- _Pose landmark coordinates_
○ ○ ○ ○ ○

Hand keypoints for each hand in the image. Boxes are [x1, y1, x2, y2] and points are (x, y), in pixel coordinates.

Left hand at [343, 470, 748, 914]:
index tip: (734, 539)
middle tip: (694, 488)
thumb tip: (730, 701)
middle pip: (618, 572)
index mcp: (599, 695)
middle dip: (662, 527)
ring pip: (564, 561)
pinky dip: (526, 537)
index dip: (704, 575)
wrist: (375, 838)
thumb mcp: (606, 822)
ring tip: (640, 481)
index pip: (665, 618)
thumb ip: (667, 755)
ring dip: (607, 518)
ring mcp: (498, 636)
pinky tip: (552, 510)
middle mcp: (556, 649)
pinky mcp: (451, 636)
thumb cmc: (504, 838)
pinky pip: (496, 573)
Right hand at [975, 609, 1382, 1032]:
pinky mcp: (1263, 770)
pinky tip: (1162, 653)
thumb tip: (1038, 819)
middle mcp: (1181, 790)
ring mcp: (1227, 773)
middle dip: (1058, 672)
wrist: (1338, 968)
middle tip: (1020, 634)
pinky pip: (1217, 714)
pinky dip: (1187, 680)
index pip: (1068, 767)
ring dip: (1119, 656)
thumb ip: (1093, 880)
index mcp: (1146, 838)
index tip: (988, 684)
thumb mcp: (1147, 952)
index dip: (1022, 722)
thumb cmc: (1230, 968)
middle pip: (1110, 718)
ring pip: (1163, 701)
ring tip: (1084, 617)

○ ○ ○ ○ ○

- _Work required_
Print the lines above from the one with "pinky pip: (496, 573)" through the one with "middle tip: (1020, 634)", both included, exactly as written and nothing more.

- _Response to the exercise_
pinky pip: (496, 573)
Right hand at [975, 609, 1382, 1032]:
pinky mcp: (1263, 770)
pinky tip: (1162, 653)
thumb tip: (1038, 819)
middle mcp: (1181, 790)
ring mcp: (1227, 773)
middle dip: (1058, 672)
wrist: (1338, 968)
middle tip: (1020, 634)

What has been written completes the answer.